What a surprise. AP:

The White House on Friday asked a Senate panel for more time to produce subpoenaed information about the legal justification for President Bush's secretive eavesdropping program.

Senate Judiciary Committee Chairman Patrick Leahy had set Monday as the deadline for administration officials already subpoenaed to provide documents and testimony about the National Security Agency's eavesdropping program.

In Fielding's letter to Leahy, which was released by the White House in Crawford, Texas, where Bush is staying at his ranch, the president's lawyer said that while the White House had identified a core group of documents in response to the subpoenas, the work is "by no means complete" and could not be completed by Monday.

Naturally, Leahy will say "Give us what you've got," right?

And now the kicker:

[Fielding] suggested further conversations with the panel, saying the White House did not want the issue to interfere with the administration's desire to make more permanent the new powers Congress just gave NSA to monitor communications entering the United States involving foreigners who are the subjects of a national security investigation.

While Congress approved the measure, lawmakers specified that the new provisions would expire after six months, unless renewed.

"Did not want the issue to interfere," eh?

"In the language of Orthanc help means ruin, and saving means slaying, that is plain."

Six months is 24 weeks, right?
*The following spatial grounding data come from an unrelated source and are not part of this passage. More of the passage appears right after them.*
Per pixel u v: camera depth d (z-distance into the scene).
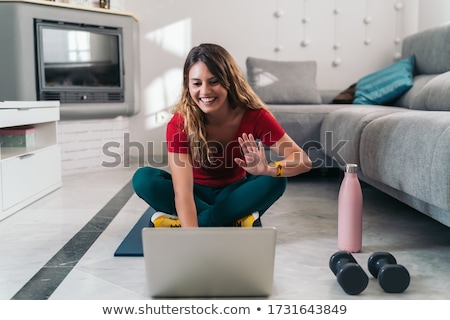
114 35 3.91
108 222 2.21
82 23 3.69
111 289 1.39
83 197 2.79
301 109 3.25
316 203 2.62
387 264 1.39
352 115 2.51
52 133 3.03
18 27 3.35
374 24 4.43
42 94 3.51
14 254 1.73
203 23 4.31
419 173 1.60
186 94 1.60
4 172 2.26
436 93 2.37
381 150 1.92
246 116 1.68
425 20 4.14
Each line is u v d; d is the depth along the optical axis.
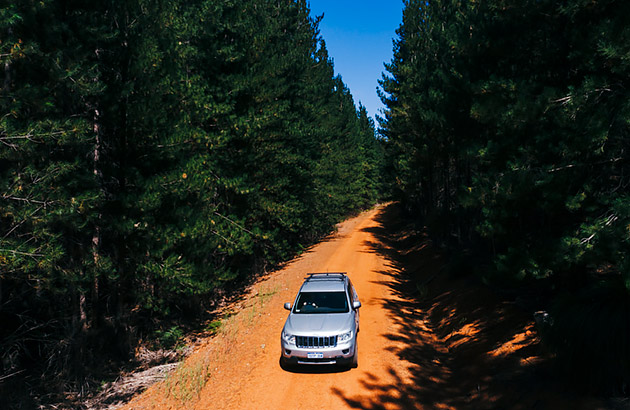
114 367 11.17
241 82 17.09
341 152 46.25
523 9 9.45
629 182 7.29
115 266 11.89
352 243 34.91
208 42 16.47
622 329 5.59
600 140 6.59
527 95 8.54
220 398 7.80
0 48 7.40
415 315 13.85
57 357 9.98
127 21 11.33
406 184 32.97
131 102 11.27
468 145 12.98
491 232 9.10
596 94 7.01
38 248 7.90
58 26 9.12
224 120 16.70
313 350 8.38
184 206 12.47
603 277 9.55
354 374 8.48
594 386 5.73
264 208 20.77
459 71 14.38
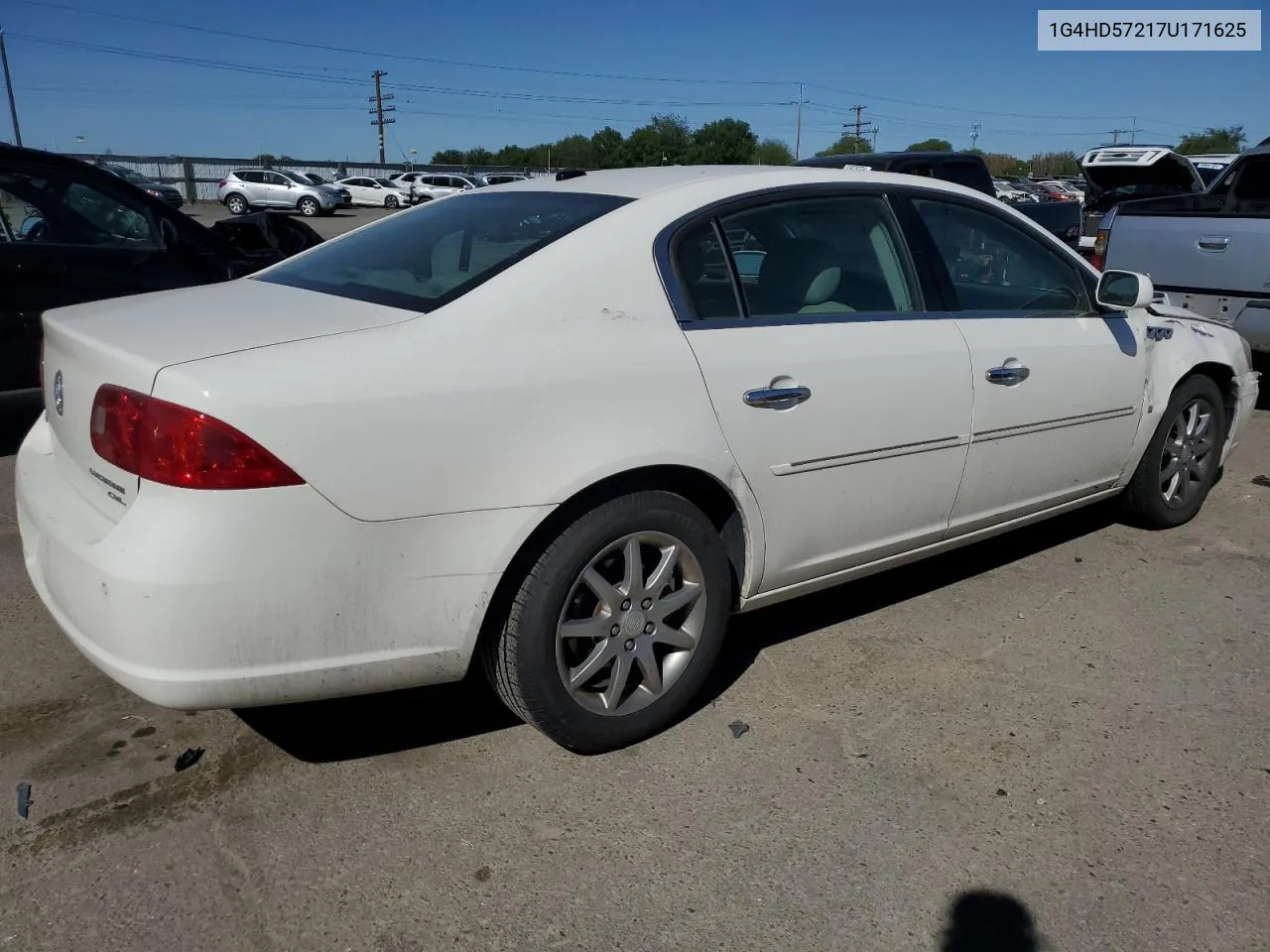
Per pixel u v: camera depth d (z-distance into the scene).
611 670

And Fielding is proposing to eat up at least 3 of them.

And six months from now, with the White House still sliming and defending, still stonewalling, still doing Friday document dumps, still redacting everything, and having run out the clock, what will happen?

Will the Democrats vote to retroactively legalize everything Bush (with the connivance of the telcos) has done, with his illegal and unconstitutional imposition of his program of warrantless surveillance on a people how thought they were free?
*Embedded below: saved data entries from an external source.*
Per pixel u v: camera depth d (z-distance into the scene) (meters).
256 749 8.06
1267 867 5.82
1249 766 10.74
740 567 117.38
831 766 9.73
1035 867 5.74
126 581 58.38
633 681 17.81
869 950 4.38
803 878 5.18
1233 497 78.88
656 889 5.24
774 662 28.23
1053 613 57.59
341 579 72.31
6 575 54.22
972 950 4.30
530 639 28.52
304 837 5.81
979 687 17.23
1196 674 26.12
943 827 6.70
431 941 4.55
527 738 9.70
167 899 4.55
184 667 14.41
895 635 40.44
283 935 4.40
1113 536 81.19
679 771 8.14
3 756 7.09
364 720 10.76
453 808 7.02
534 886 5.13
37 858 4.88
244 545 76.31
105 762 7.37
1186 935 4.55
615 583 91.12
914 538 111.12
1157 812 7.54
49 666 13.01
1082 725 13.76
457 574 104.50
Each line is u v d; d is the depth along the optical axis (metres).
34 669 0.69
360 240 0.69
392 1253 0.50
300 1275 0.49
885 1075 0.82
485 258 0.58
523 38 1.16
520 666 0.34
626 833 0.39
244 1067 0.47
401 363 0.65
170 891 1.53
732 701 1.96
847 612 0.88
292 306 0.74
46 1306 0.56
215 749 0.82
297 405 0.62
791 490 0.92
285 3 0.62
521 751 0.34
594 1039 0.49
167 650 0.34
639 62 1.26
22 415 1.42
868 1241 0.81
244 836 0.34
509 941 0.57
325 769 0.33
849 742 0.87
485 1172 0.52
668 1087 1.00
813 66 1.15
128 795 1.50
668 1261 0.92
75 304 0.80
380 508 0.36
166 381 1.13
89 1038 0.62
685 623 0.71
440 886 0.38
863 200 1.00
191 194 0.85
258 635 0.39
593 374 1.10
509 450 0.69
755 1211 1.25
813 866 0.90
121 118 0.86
Or will they vote to restore the Fourth Amendment, restore the rule of law, restore the Constitution, and protect us?

Of course they will! Why would anybody think differently?
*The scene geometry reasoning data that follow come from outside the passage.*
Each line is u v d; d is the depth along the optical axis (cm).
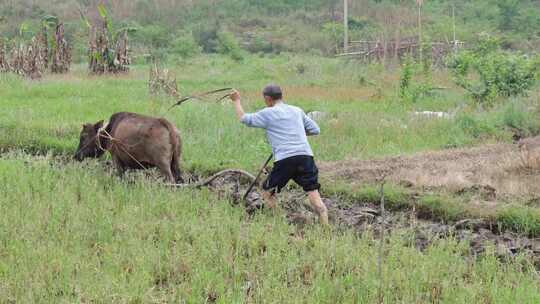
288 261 1172
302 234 1377
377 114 2762
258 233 1301
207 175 1886
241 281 1127
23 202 1420
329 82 4253
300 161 1385
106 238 1264
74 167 1762
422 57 4838
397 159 2072
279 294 1049
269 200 1470
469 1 8362
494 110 2817
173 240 1301
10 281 1056
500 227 1470
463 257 1309
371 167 1950
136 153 1667
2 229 1257
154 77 3172
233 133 2242
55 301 1016
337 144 2236
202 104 2770
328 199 1689
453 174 1819
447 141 2370
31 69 4006
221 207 1457
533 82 3088
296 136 1392
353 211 1602
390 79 4203
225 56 6669
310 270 1165
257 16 8238
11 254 1148
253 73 4847
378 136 2367
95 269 1109
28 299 1006
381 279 1098
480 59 3180
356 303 1052
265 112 1400
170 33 7456
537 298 1058
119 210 1458
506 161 1962
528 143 2283
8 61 4038
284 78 4562
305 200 1630
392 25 7000
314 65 4978
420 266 1178
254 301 1046
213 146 2114
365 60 5069
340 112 2809
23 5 7556
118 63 4453
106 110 2714
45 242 1226
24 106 2722
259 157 2017
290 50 7394
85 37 6588
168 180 1641
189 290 1073
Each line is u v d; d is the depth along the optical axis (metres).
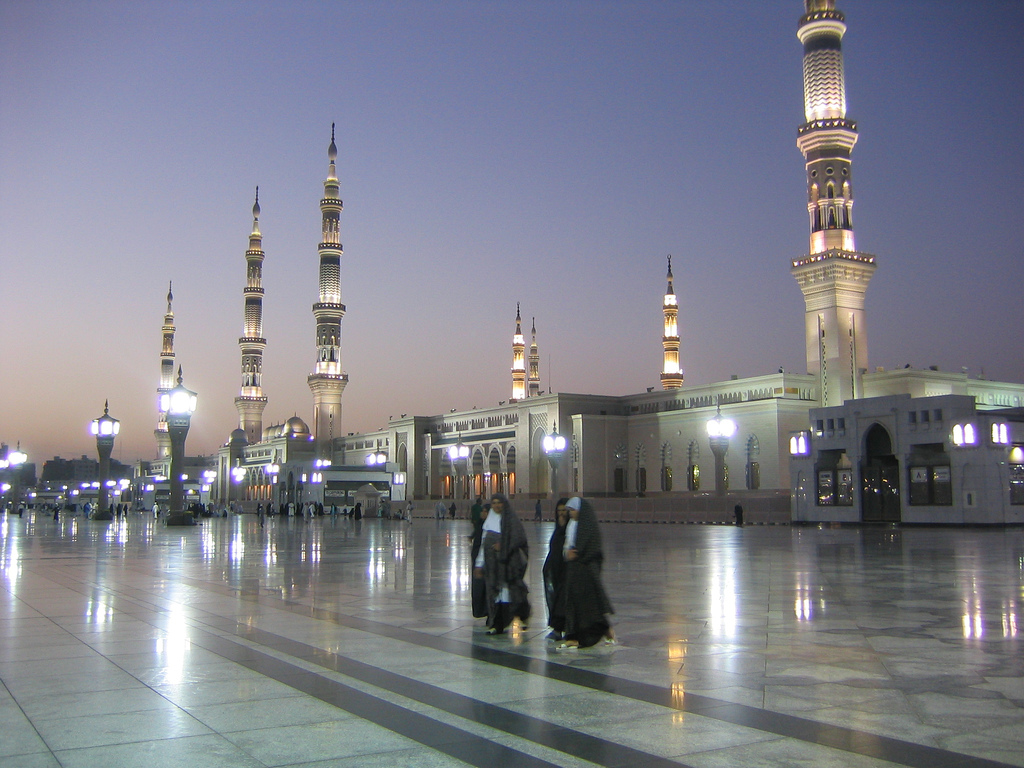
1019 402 88.12
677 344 117.12
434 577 21.55
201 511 92.44
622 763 6.57
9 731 7.40
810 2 86.75
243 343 173.25
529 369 165.38
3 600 16.73
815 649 11.12
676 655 10.75
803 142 85.50
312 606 15.77
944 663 10.20
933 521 51.94
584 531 11.32
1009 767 6.45
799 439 60.88
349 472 103.00
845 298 81.88
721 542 36.84
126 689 8.95
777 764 6.53
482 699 8.52
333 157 147.12
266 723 7.66
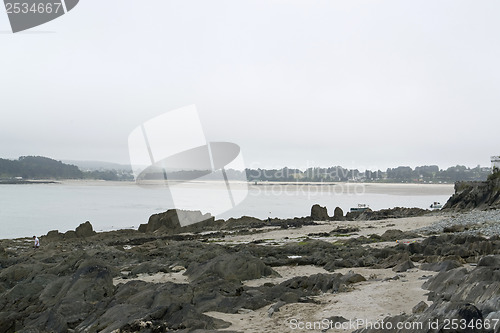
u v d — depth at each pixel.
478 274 12.16
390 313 11.41
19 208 95.88
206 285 15.81
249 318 11.99
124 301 13.74
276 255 25.55
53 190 195.12
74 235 47.66
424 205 113.38
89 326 12.27
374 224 50.09
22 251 35.78
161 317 11.41
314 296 14.45
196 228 52.47
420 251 23.61
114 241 43.22
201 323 10.65
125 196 147.75
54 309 13.79
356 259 22.92
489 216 43.03
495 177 60.66
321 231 46.22
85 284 15.30
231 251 27.34
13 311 15.23
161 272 21.47
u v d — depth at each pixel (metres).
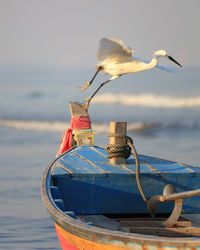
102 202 18.12
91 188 18.03
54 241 21.44
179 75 172.88
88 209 17.98
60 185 17.88
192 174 18.55
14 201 28.25
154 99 101.94
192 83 141.12
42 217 25.02
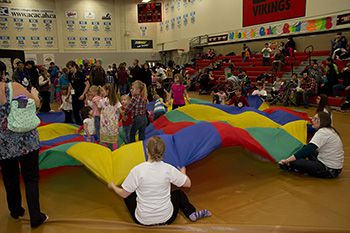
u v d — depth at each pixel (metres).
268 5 15.16
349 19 11.66
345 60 11.18
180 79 6.74
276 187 3.71
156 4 22.22
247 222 2.88
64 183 3.95
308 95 10.32
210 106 6.43
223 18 18.19
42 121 6.70
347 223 2.82
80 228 2.87
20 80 7.12
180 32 22.17
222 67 16.98
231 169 4.33
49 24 21.19
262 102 7.75
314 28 13.07
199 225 2.80
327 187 3.68
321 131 3.91
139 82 4.68
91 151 3.58
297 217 2.96
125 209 3.25
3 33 19.98
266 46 14.59
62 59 21.89
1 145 2.68
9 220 3.04
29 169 2.85
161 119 6.01
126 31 23.50
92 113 4.95
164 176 2.71
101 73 6.68
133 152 3.54
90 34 22.50
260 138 4.36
NOTE Great blog title: excuse the mess... that was just my head.

Comments

They Don't Need Any More Documents To Rescind that Temporary Fix

Remember, that was supposed to be what it was.

What we all know that it did was essentially rescind the original FISA statute, which had been amended successfully many times without eviscerating it.

They only need to keep saying that it is totally unacceptable to put into the hands of Abu Gonzales any sort of supervisory capacity which involves him telling congress the truth, or any decisions that involve constitutional questions. It can become a talking point that they should start using in a way that is directed to persistent critics of their lack of bi-partisanship, that at a time when Gonzales's credibility has been torn to shreds, Bush insists on giving him more and more power.

That isn't just a thumb in the eye of congress, it's a fist. What is it that the Bush administration, still receiving unquestioning support from Republican members of congress, is so afraid that those whom it governs might see about the way they are being governed.

They need to be ready to remind the NSA director that he also serves at the pleasure of the congress, and that all that was ever needed was a fix in the FISA law to allow the NSA to continue their listening to foeigners abroad, when a domestic connection is not involved, and American citizens are not involved. In the later cases, they can go to the FISA court.

There was a huge outpouring of anger in the form of emails and phone calls; we need to follow that up to let the Democrats know that this is bedrock stuff. It can not happen that an interim tempporary fix which even Democrats who voted for it say was awful, that it becomes permanent law.

And they need to be planning now how to bring this off. How to inform voters that this new law allows this administration, and any subsequent one to spy on American citizens without any outside supervision, and with no recourse for citizens to find out if they are targets. When you phrase it the right way, a majority of Americans don't trust government with that kind of power.

I think Democrats know all this, and except for a few of them, know they were had. The problem in the Senate is going to be the thinness of their margin, and the fact that not a single Republican can be counted on to vote for constitutional government, even fucking Specter, the rat, not meaning to be unfair to rats.

Why aren't we organizing some specific attempts to reach someone like Jim Webb, to make sure he's on board this time. And Claire McCaskell? Look, when Jane Harman, Mrs. Intelligence-girl, sees through the administration...it's a big one that she isn't satisfied with the law.

Sorry, but I don't trust Mike McConnell anymore either; remember, broad kinds of data mining usually produce more false clues and usable ones.